Mais, face au refus de la gamine, le maçon s'énerve et la bouscule à l'intérieur du bâtiment. Elle tombe à terre et tente de se relever. Mais, Simane ne lui en laisse , pas le temps, il plaque l'adolescente au sol et se met à la déshabiller. La fille prend peur et éclate en sanglots, suppliant Sène de la laisser partir. Mais, ce dernier refuse et baillonne de sa main droite la demoiselle, lui enlève la culotte avant d'abuser d'elle.
«J’ai longuement tenté de crier, mais il avait étouffé ma voix en me bâillonnant de sa main droite. Et c'est après qu'il a fini de me faire ça, qu'il a daigné me relâcher», se plaint la violée. En rentrant chez elle, M. S, croise dans la rue sa mère qui s'inquiétait de sa longue absence de la maison. Interpellée, par sa génitrice, elle ne pipe mot sur sa mésaventure, se contentant de dire qu'elle cherchait son grand frère, Papa Sow.
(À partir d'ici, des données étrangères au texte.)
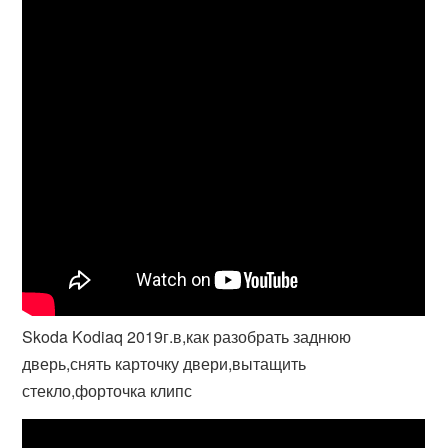
Skoda Kodiaq 2019г.в,как разобрать заднюю
дверь,снять карточку двери,вытащить
стекло,форточка клипс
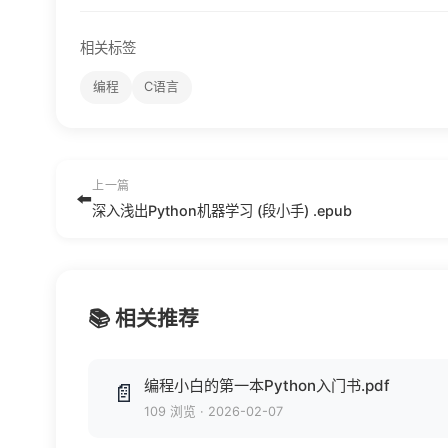
相关标签
编程
C语言
上一篇
⬅️
深入浅出Python机器学习 (段小手) .epub
📚 相关推荐
编程小白的第一本Python入门书.pdf
📄
109 浏览
·
2026-02-07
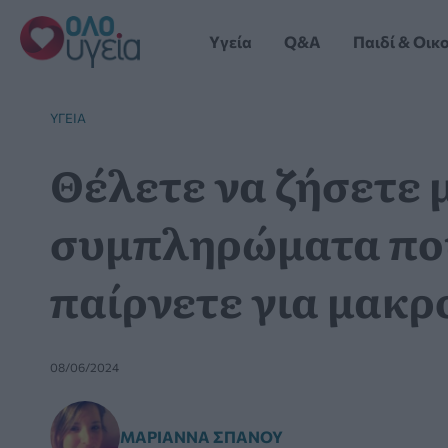
Μετάβαση
στο
Yγεία
Q&A
Παιδί & Οικ
περιεχόμενο
YΓΕΊΑ
Θέλετε να ζήσετε μ
συμπληρώματα που
παίρνετε για μακρ
08/06/2024
ΜΑΡΙΆΝΝΑ ΣΠΑΝΟΎ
Mais, le lendemain des faits, la mère finit par découvrir le pot aux roses, lorsqu'elle aperçoit sa fille, très mal en point, peinant à se déplacer pour vaquer à ses occupations domestiques. La dame est intriguée en voyant sa fille marcher clopin-clopant pour aller étendre au soleil ses habits de la veille tachés de sang et de souillure. Et jetant un coup d'œil dans le seau dans lequel sa fille lavait ses habits, elle trouve l'explication. Aussi interpelle-t-elle sa fille, qui cafouille avant de passer aux aveux. «C'est Ousmane Sène qui m'a fait ça. Il m'avait envoyée lui acheter du café Touba, alors que j'étais juste allée chez eux pour chercher Papa. Ainsi, il m'a suivi en douce avant de m'entraîner de force dans une maison en construction», a laissé entendre, entre deux sanglots, la victime.
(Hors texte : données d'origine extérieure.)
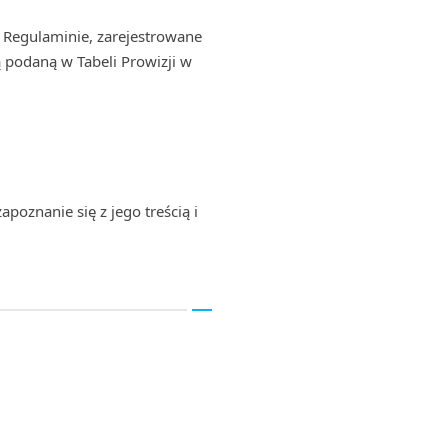
 Regulaminie, zarejestrowane
 podaną w Tabeli Prowizji w
apoznanie się z jego treścią i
Quant à sa mère, elle confirme, mais se ravise dans sa décision de porter plainte contre le présumé violeur de sa fille. En effet, elle y a renoncé à la demande de son époux et des parents du mis en cause qui, dit-elle, ont accepté de prendre en charge les frais médicaux de la demoiselle. « Ousmane a longtemps travaillé avec mon mari, entrepreneur maçon. Sène fréquentait aussi très souvent notre maison pour rendre visite à mes fils. Et il a toujours été en bons termes avec eux», soutient la mère.
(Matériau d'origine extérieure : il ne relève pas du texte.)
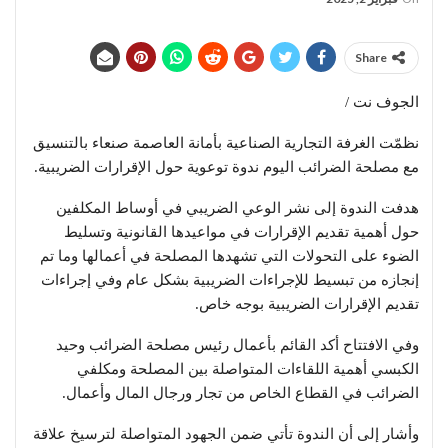
Share
الجوف نت /
نظمّت الغرفة التجارية الصناعية بأمانة العاصمة صنعاء بالتنسيق
مع مصلحة الضرائب اليوم ندوة توعوية حول الإقرارات الضريبية.
هدفت الندوة إلى نشر الوعي الضريبي في أوساط المكلفين
حول أهمية تقديم الإقرارات في مواعيدها القانونية وتسليط
الضوء على التحولات التي تشهدها المصلحة في أعمالها وما تم
إنجازه من تبسيط للإجراءات الضريبية بشكل عام وفي إجراءات
تقديم الإقرارات الضريبية بوجه خاص.
وفي الافتتاح أكد القائم بأعمال رئيس مصلحة الضرائب وحيد
الكبسي أهمية اللقاءات المتواصلة بين المصلحة ومكلفي
الضرائب في القطاع الخاص من تجار ورجال المال وأعمال.
وأشار إلى أن الندوة تأتي ضمن الجهود المتواصلة لترسيخ علاقة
Face à un enquêteur, Ousmane Sène dit Simane, verse dans des dénégations et déclare ne pouvoir s'expliquer sur cette affaire, dont il dit ne rien connaître des tenants et aboutissants. Simane, qui dit s'être rendu chez la fille pour juste récupérer la monnaie de ses 10.000 francs, que, la nuit des faits, il aurait remis à M. S, qui lui a demandé de quoi acheter un sandwich. Je n'ai jamais pensé une seule fois coucher avec cette fille. Je viens régulièrement chez ses parents pour causer. Je vous le jure. Je n'étais même pas sorti de chez moi la nuit des faits, lorsqu'elle est venue dans ma chambre», se défend Ousmane Sène, dit Simane. Des dénégations qui ne le sauveront point d'un placement en garde à vue puis d'un déferrement au parquet avant hier par la police de Sicap Mbao pour viol sur une mineure de 12 ans.